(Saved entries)
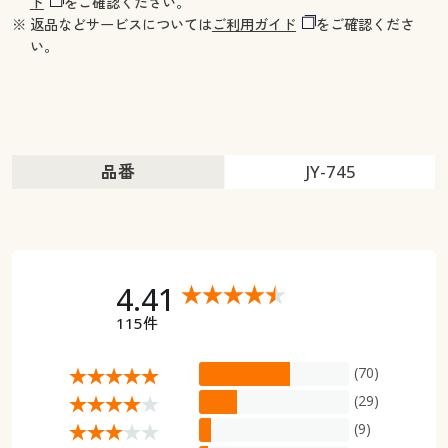
ド
をご確認ください。
※ 返品などサービスについては
ご利用ガイド
をご確認くださ
い。
品番
JY-745
4.41
115件
(70)
(29)
(9)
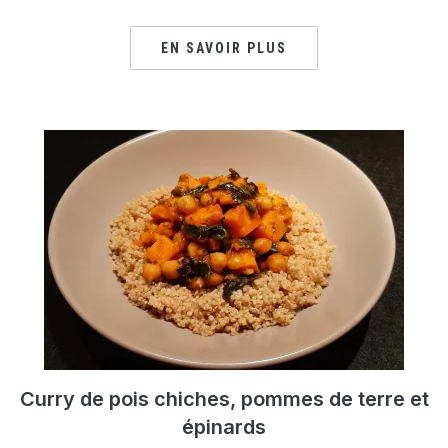
EN SAVOIR PLUS
Curry de pois chiches, pommes de terre et
épinards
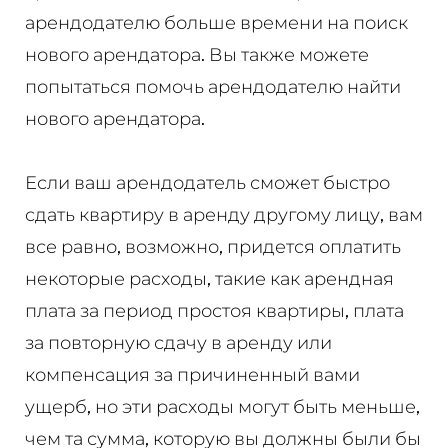
арендодателю больше времени на поиск
нового арендатора. Вы также можете
попытаться помочь арендодателю найти
нового арендатора.
Если ваш арендодатель сможет быстро
сдать квартиру в аренду другому лицу, вам
все равно, возможно, придется оплатить
некоторые расходы, такие как арендная
плата за период простоя квартиры, плата
за повторную сдачу в аренду или
компенсация за причиненный вами
ущерб, но эти расходы могут быть меньше,
чем та сумма, которую вы должны были бы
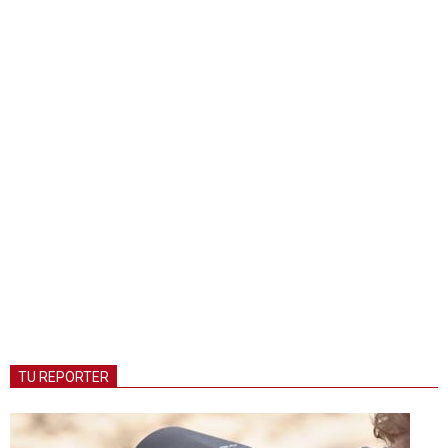
TU REPORTER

§ Work instructions
Check each line of the entries for the word "расходы", then state the count alone.

§ Exercise answer
2